Other than the POV thing, I do like Midnight Bayou. The spooky parts are genuinely spooky. The steamy parts are genuinely steamy. We haven't actually had any gumbo yet, but there was a zydeco number at one point, so I'm gonna accept that the bayou is genuine bayou and not run-of-the-mill swamp.

If Nora (and early Jude) is the only one to muck up the POV (or able to get away with it), I'll probably read another book or two before I wander off and find something else to poke with a stick.

--Chris (dFm)

Brenda Coulter said...

Well, then. Perhaps we are making some progress.

;-)

Robin Bayne said...

I like your new header!!!

Brenda Coulter said...

Thanks, Robin. I took that picture several months ago after I opened a bag of M&Ms and spilled them on my brand-new computer. I'm so glad I had a camera close at hand because that picture makes me smile every time I see it. I thought it might make a nice visual joke to go along with this blog's title, so I cropped it and faded it and stuck it up there where I could see it every day. I hope others will get a grin out of it, too.

Anonymous said...

Actually, while Nora is the behemoth of romance (no one sells like Nora), and she has a gaggle of ravenously loyal fans who will knock your eyes out if you criticize Nora (who is a great gal, I gathered, from my message boarding with her years ago), nevertheless, I can't take those POV zig-zags, either. I've read about six or seven Nora books. She has that storyteller gift, but I am not someone who can overcome my personal distaste for that POV ping-ponging.
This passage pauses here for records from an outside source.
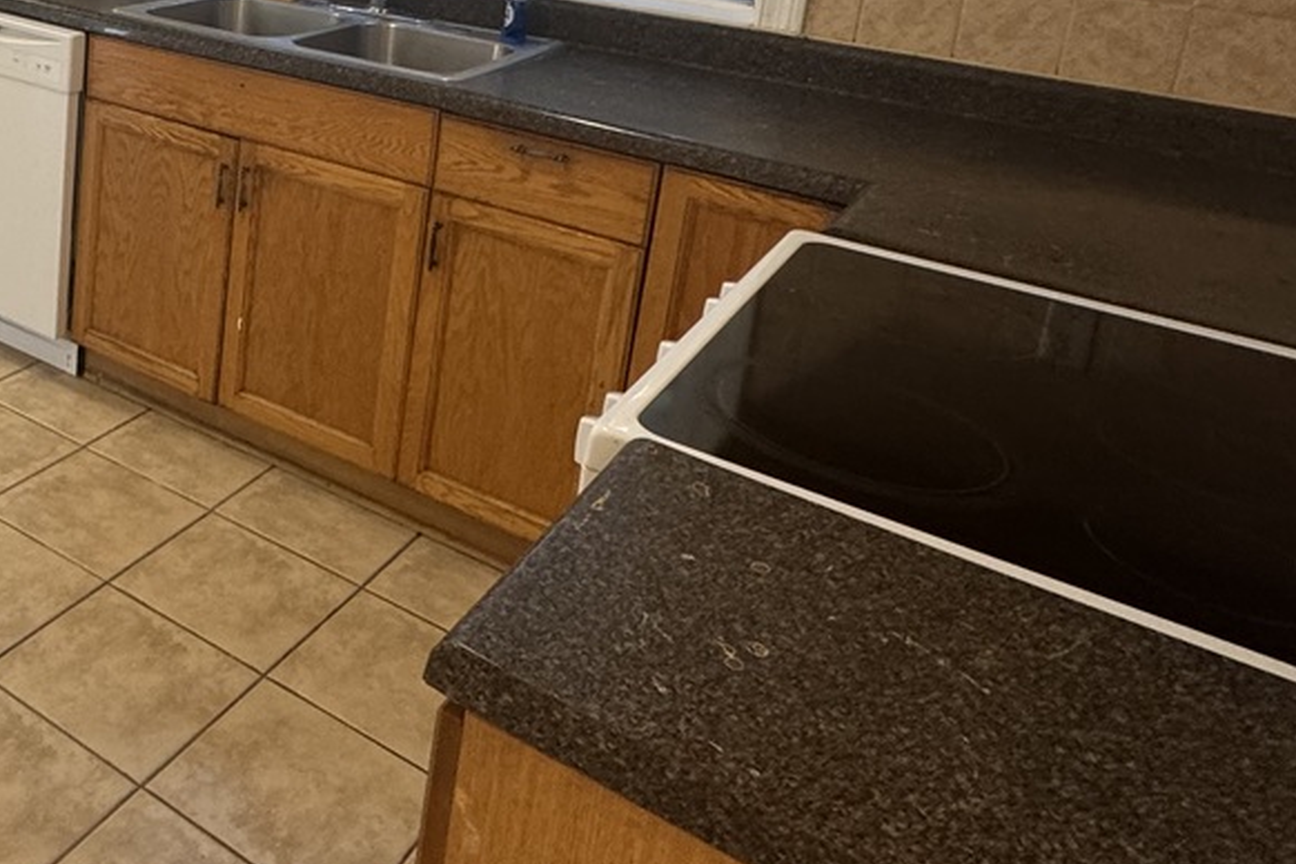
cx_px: 18
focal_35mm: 36
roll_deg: -2.9
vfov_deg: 34.1
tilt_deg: -12.3
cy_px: 33
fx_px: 1296
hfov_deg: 45.4
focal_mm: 2.22
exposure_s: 1/60
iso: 250
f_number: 2.2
Hey, obviously, millions of folks like that. :) Just not me. :( I so wanted to become a Nora-ite, just to get in on the discussions. But I could not.

Mir

Anonymous said...

P.S. I read ENCHANTED LAND ages ago. ("In the days of my youth...). It was very typical of romances back then to be just like that (especially historical ones, especiallly Ms. Devereax). Huge chunks of internal dialogue that was back-and-forthing about one's doubts vs. desires for the hunkiepoo of the novel. I think I read about a half-dozen Devereaxs (they were big way back when). I haven't read any of her newer novels, so I have no idea how she's evolved.

There is a great deal more attention to plotting since then, but romance, by definition, will always have that internal tugging, because there has to be a lot of emotion and conflict about that emotion. So, I dont' think we can leave that behind and really be romances.

I don't expect men to love romance the way women do. I would never expect my hubby to read one, even my own. He's definitely NOT wired for it.